Friday, 27 January 2017

UK Leaving Euratom. What does it mean?

According to official explanatory notes accompanying the European Union (Notification of Withdrawal) Bill, the withdrawal of the UK from the EU will mean withdrawal from the Euratom programme.  

As an academic nuclear physicist, my knowledge of Euratom comes from its role within the European research mechanism.  The Euratom page at the European Commission website says that "Euratom is a complementary research programme for nuclear research and training" and goes on to describe its role in research into decarbonisation, nuclear fission research, nuclear waste management, fusion energy, and radiation protection.  Its most high–profile project is the ITER fusion reaction; the International Thermonuclear Experimental Reactor, based in France, to which Euratom contributes, with other partners.

But as well as being a scientific research programme, Euratom is also a very high-level treaty that the UK has just confirmed it will leave at the same time as it leaves the EU.  What I have not seen anything about is whether and how the UK will step in to replace the funding of research in these areas.  Will we re-join ITER as an independent partner?  What about pursuing the other goals of the Euratom research project for UK scientists?  Will they have increased funding via the UK Research Councils to replace Euratom?  The UK Government need to state the position on the wider consequences of departure from Euratom, if they wish to inspire confidence to the UK scientific community in the management of the Brexit process.  

Thursday, 19 January 2017

Buy Lego. Save the world.

_ _ _

TASKS TO COMPLETE ->
1: In the Euratom post, rewrite the paragraph that begins "But as well as being a scientific research programme" as a short bulleted list that keeps its main points.
2: From the Euratom post, list every research area in which, according to the European Commission's Euratom page, Euratom plays a role.

_ _ _

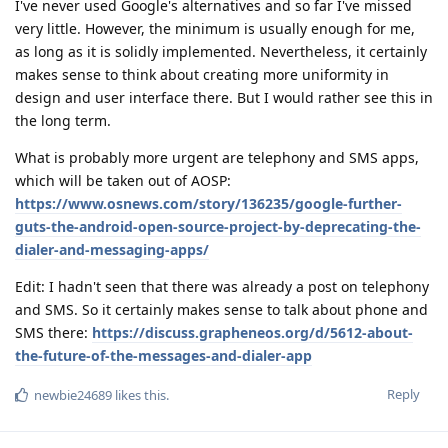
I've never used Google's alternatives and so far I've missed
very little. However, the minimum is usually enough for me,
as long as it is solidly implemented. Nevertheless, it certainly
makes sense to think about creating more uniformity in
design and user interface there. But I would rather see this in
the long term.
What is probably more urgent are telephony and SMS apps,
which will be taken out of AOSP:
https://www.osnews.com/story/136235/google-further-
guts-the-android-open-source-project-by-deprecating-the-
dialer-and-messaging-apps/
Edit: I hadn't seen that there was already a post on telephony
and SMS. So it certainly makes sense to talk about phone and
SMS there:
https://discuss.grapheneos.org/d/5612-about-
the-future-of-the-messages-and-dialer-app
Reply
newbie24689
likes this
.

_ _ _

RESPONSE LIST ->
1:
- Besides being a research program, Euratom is a high-level treaty, and the UK has confirmed it will leave it when it leaves the EU.
- The author has seen nothing on whether or how the UK will replace the research funding in these areas.
- Open questions include whether the UK will rejoin ITER as an independent partner, whether UK scientists will pursue Euratom's other research goals, and whether they will get more funding through the UK Research Councils.
- To inspire confidence in the UK scientific community about how Brexit is managed, the UK Government needs to state its position on the wider consequences of leaving Euratom.

2:
- Decarbonization
- Nuclear fission research
- Nuclear waste management
- Fusion energy
- Radiation protection